Carmichael's totient function conjecture

In mathematics, Carmichael's totient function conjecture concerns the multiplicity of values of Euler's totient function φ(n), the function which counts the number of integers less than and coprime to n.

This function φ(n) is equal to 2 when n is one of the three values 3, 4, and 6. It is equal to 4 when n is one of the four values 5, 8, 10, and 12. It is equal to 6 when n is one of the four values 7, 9, 14, and 18. In each case, there is more than one value of n having the same value of φ(n).

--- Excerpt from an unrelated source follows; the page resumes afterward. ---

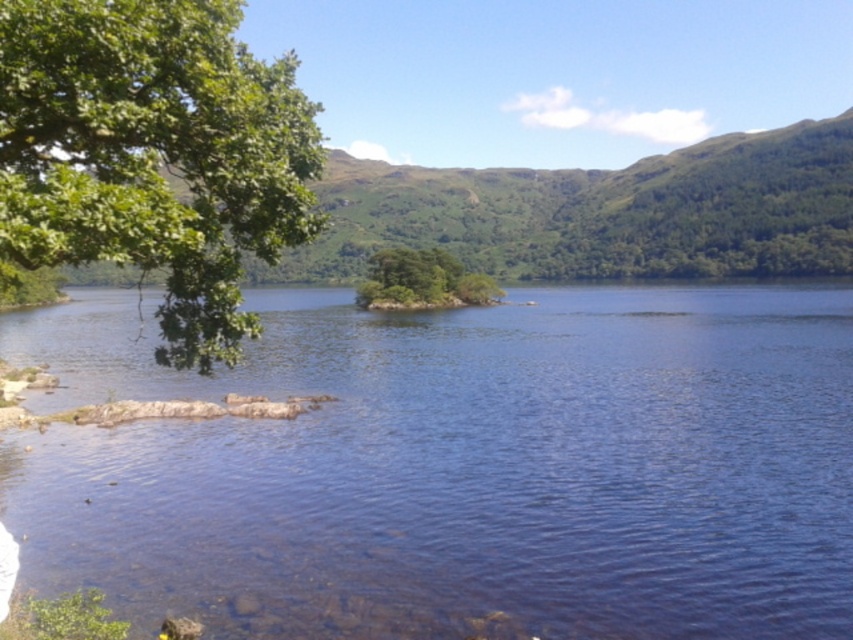
You are standing at the point with coordinates point (51, 253) and want to reach the point with coordinates point (711, 420). According to the image, is the destination point behind or in front of your current position?

The point (711, 420) is behind point (51, 253), so the destination point is behind your current position.

You are standing at the center of the image and want to locate the green leafy branch at upper left. According to the coordinates provided, in which direction should you turn to face it?

The green leafy branch at upper left is located at coordinates point (x=154, y=154), which is in the upper left direction from your current position at the center. You should turn to your left to face it.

The conjecture states that this phenomenon of repeated values holds for every n. That is, for every n there is at least one other integer m ≠ n such that φ(m) = φ(n). Robert Carmichael first stated this conjecture 1907, but as a theorem rather than as a conjecture. However, his proof was faulty and in 1922 he retracted his claim and stated the conjecture as an open problem. Carmichael proved that any counterexample to his conjecture (that is, a value n such that φ(n) is different from the totients of all other numbers) must be at least 10³⁷, and Victor Klee extended this result to 10⁴⁰⁰. Carmichael's conjecture has since been verified computationally for all n less than or equal to 10¹⁰⁷ by Schlafly and Wagon.

Another way of stating Carmichael's conjecture is that, if A(f) denotes the number of positive integers n for which φ(n) = f, then A(f) can never equal 1. Relatedly, Wacław Sierpiński conjectured that every positive integer other than 1 occurs as a value of A(f), a conjecture that was proven in 1999 by Kevin Ford.